There have been reports in recent years of electromagnetic interference (EMI) from security systems at airports, that could impact the functioning of cardiac implantable electronic devices (CIEDs). However, a late-breaking study presented at the ESC (European Society of Cardiology) Congress 2018 has refuted such concerns and found that the full-body scanners used for security checks are safe for patients with defibrillators and pacemakers.
The study found no evidence of electromagnetic interference from millimetre wave body scanners impacting the functioning of CIEDs.
Carsten Lennerz, German Heart Center Munich, Department of Electrophysiology, Technical University Munich, Germany, reported that concerns over EMI with an innovative millimeter wave body scanner were unfounded. Dr. Lennerz said in the ESC Congress, “We wanted to provide reliable evidence on the safety of security body scanners for people with CIEDs to address patient anxieties and prevent unnecessary restrictions on these patients passing through security checkpoints.”
The study holds significance as more than four million heart failure or cardiac arrhythmias patients rely on defibrillators and pacemakers to ensure regular beating of the heart. It has been unclear whether body scanners used for security checks at airports interfere with the function of cardiac devices.

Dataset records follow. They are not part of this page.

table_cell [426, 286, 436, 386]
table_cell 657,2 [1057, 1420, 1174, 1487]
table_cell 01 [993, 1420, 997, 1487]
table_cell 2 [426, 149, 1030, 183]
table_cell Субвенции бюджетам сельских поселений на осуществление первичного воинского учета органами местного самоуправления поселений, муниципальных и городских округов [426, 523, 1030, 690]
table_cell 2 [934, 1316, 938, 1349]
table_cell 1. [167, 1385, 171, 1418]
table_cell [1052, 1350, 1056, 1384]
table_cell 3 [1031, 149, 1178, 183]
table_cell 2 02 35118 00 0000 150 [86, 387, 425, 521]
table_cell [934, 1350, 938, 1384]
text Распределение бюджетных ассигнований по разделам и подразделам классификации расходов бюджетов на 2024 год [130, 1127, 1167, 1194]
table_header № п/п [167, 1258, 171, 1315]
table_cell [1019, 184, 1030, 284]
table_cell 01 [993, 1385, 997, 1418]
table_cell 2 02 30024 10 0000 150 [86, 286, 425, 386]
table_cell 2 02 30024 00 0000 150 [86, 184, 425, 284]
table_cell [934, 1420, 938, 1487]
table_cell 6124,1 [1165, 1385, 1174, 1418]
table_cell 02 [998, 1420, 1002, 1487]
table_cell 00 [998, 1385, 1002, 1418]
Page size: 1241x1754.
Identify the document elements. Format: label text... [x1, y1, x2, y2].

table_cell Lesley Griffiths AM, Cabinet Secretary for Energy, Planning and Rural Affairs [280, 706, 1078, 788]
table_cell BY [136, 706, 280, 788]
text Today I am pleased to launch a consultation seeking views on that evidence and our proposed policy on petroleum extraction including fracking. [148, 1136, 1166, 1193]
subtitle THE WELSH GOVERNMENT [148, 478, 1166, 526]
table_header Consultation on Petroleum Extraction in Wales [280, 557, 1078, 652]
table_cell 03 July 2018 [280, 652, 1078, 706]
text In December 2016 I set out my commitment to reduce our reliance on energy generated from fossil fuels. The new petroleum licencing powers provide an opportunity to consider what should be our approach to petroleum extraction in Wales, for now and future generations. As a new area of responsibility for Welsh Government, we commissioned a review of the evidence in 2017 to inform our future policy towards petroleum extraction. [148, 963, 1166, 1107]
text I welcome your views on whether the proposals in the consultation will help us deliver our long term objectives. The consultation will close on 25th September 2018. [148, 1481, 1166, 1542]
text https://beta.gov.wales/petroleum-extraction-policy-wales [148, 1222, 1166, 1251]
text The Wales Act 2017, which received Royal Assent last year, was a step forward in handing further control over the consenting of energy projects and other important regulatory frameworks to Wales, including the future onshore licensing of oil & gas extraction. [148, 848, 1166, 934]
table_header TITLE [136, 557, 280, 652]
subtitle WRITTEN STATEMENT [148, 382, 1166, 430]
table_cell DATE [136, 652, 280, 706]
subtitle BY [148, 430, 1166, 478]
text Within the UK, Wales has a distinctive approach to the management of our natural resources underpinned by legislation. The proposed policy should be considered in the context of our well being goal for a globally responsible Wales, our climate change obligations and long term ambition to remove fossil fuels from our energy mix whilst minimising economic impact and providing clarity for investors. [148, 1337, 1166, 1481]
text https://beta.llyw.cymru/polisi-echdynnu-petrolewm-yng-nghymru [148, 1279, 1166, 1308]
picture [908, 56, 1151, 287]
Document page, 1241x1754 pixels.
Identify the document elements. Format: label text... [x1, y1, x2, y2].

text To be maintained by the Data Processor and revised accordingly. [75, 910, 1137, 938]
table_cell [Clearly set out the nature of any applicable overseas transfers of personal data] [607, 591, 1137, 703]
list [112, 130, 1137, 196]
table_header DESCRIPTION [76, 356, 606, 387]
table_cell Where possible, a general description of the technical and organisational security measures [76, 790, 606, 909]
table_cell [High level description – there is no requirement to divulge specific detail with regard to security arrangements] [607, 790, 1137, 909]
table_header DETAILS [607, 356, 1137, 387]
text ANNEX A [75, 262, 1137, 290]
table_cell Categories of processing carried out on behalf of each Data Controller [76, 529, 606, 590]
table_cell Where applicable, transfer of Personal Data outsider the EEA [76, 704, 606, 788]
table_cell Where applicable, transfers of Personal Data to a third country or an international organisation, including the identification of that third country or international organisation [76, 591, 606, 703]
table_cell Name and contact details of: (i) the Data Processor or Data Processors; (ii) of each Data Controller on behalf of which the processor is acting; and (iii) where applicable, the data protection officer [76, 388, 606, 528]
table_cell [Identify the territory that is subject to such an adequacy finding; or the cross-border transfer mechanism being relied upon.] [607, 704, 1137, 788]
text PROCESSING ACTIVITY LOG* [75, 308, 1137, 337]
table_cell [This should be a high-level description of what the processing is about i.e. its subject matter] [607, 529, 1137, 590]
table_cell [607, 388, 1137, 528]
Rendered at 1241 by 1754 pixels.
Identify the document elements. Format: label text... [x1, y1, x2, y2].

The investigators recruited 302 patients with CIEDs (pacemakers, implantable cardioverter defibrillators, and cardiac resynchronization therapy devices) who attended their routine follow-up appointment at the German Heart Centre Munich between May 2017 and July 2018. The patients were exposed to the electromagnetic fields generated by a millimetre wave body scanner (and were subsequently analyzed for the presence of any EMI events.
Dr. Lennerz said: “We found no evidence of electromagnetic interference or device malfunction with the full body scanner we tested and can conclude that scanning is safe for patients with implanted cardiac devices. This may be because cardiac devices filter out high-frequency signals such as millimetre waves, the waves hardly penetrate the body at all, and the scan time is very short (usually around 100 milliseconds).”
The premise of the study was that the electromagnetic fields generated by body scanners could be misinterpreted by cardiac devices as signals from the heart, causing a pacemaker to stop pacing or pace incorrectly, or a defibrillator to mistakenly deliver shock therapy. Electromagnetic interference could also alter the cardiac device’s programming, which is tailored to a specific patient, with unpredictable results. However, the research found no indication of electromagnetic interference or device malfunction.
Dr. Lennerz noted that a strength of the study was that patients underwent a security body scan with the same electromagnetic fields used in real life, but in a controlled hospital environment.
He concluded: “The study suggests that millimeter wave body scanners pose no threat to patients with pacemakers, ICDs, and CRT devices and there is no need for specific protocols or restrictions on their use.”